Долгожданные слова были произнесены.
Что ж, дети всегда знали, что наказанием все и кончится.
Предусмотрительный Валентино снабдил шприцы накладными ярлычками, чтобы не было путаницы. Он обвел палату взглядом, с удовольствием сознавая, что никто из присутствующих пока не знал, кому что достанется. Кому-то столбняк, кому-то брюшной тиф, дизентерия, гепатит... Он был уверен, что эти малолетние ублюдки и слов-то таких не слышали.
В большинстве случаев внутривенное введение культуры предполагало неизбежный сепсис, опаснейшее заражение крови. Высоко контагиозных – то есть особо заразных и опасных – инфекций Валентино, как уже сказано, не доверили: слишком высокий риск для персонала, да и вообще... Берлин не нуждался в эпидемиях.
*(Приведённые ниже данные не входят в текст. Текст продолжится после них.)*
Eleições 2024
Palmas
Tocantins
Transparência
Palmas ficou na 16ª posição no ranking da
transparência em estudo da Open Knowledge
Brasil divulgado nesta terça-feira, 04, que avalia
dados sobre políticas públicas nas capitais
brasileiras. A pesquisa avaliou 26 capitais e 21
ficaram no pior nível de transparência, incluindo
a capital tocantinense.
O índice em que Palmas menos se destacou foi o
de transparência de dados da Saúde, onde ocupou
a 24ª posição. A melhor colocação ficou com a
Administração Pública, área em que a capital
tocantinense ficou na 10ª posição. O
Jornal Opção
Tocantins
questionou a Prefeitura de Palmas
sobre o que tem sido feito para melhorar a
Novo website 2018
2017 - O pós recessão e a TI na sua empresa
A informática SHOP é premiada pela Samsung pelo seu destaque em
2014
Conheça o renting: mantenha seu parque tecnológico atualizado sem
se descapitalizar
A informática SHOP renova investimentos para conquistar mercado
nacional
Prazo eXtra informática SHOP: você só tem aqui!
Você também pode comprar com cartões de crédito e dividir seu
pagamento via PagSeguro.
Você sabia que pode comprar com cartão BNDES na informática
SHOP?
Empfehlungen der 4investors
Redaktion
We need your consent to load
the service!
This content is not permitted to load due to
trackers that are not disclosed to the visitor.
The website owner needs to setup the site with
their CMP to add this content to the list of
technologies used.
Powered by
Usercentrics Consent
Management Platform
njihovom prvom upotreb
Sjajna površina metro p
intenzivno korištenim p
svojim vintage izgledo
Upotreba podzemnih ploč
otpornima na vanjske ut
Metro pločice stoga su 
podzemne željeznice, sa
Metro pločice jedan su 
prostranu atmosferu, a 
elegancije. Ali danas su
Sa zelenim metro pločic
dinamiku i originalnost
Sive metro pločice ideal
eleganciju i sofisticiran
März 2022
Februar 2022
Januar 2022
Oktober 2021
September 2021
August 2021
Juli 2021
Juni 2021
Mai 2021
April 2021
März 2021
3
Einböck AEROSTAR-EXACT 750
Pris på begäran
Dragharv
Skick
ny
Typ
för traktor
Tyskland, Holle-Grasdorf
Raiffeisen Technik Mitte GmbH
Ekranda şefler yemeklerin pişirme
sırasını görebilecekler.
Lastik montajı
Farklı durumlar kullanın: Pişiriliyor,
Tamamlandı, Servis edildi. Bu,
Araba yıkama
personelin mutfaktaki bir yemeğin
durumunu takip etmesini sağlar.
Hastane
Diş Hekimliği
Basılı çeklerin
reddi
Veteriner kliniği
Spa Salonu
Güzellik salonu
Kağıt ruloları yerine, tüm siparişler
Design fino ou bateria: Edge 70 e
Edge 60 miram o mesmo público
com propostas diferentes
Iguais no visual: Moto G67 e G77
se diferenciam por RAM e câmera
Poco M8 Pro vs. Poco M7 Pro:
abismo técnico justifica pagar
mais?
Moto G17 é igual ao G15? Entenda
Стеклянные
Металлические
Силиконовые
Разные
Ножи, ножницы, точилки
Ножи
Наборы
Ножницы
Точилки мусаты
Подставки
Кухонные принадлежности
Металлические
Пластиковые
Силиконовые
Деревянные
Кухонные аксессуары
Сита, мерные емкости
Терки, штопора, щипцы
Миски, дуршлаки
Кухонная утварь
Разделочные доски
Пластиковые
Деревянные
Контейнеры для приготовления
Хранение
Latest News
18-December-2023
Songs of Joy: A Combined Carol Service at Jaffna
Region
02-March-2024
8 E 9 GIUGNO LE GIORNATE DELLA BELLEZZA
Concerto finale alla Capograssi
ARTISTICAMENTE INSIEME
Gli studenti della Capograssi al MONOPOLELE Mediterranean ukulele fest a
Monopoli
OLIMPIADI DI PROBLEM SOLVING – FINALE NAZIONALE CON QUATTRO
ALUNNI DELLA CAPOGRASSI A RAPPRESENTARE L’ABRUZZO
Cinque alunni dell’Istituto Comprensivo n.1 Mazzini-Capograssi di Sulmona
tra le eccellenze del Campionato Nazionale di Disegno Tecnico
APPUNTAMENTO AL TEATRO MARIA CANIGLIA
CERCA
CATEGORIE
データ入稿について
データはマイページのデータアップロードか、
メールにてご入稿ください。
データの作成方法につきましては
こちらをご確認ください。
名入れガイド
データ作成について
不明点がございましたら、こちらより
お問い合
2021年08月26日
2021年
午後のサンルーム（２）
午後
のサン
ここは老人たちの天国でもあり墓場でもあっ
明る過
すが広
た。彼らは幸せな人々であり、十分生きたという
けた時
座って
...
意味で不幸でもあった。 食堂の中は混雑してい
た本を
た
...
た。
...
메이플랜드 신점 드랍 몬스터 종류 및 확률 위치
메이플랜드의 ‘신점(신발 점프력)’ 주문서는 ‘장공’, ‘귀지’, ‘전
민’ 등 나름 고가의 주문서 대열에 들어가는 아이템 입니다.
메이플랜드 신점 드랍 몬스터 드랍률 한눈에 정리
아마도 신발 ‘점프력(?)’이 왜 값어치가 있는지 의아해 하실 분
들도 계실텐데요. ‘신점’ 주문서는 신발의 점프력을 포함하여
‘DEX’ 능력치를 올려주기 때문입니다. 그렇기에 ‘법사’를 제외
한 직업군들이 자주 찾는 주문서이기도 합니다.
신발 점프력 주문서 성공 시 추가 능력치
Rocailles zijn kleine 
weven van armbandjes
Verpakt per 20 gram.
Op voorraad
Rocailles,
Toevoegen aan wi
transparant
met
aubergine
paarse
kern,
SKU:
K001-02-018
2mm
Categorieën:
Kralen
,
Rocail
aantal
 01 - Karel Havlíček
Берлин не интересовала и устойчивость к какому-то конкретному возбудителю – ему было важно выявить устойчивость как таковую, отобрать наиболее выносливых, способных справиться с заразой даже в условиях концлагеря.
...Валентино подсел к Сережке.
Санитар, пребывавший наготове, тяжело шагнул вперед и перехватил плечо мальчика жгутом.
– Поработай кулаком, – попросил Валентино. Просьба прозвучала как ласковый приказ и оттого показалась еще ужаснее.
Юный Остапенко подчинился.
Обозначилась тоненькая, как ниточка, вена, и Валентино ловко ввел иглу.
«Надо было внутрибрюшинно», – запоздало сообразил доктор, но делать было нечего. Ладно, пусть эта группа получает бактерии внутривенно – следующей устроим повальный перитонит.
Сережка закрыл глаза, ожидая, что умрет сию же секунду. Но он не умер – он вообще ничего не почувствовал. Это его больше насторожило, чем удивило и обрадовало.
Валентино обходил пациентов, щедро накачивая их убийственной заразой. Второй санитар вел киносъемку: состояние до, во время и после.
Покончив с процедурой, Валентино вернулся в кабинет и стал заполнять истории болезни, заведенные на каждого, с точным указанием времени введения культуры, общего состояния подопытного и предварительного прогноза. Страхуясь, в последнем пункте он не баловал разнообразием. Прогноз неизменно оказывался, как выражаются медики, серьезным.
* * *
Эффекты сильнодействующего чудо-лекарства не заставили себя ждать.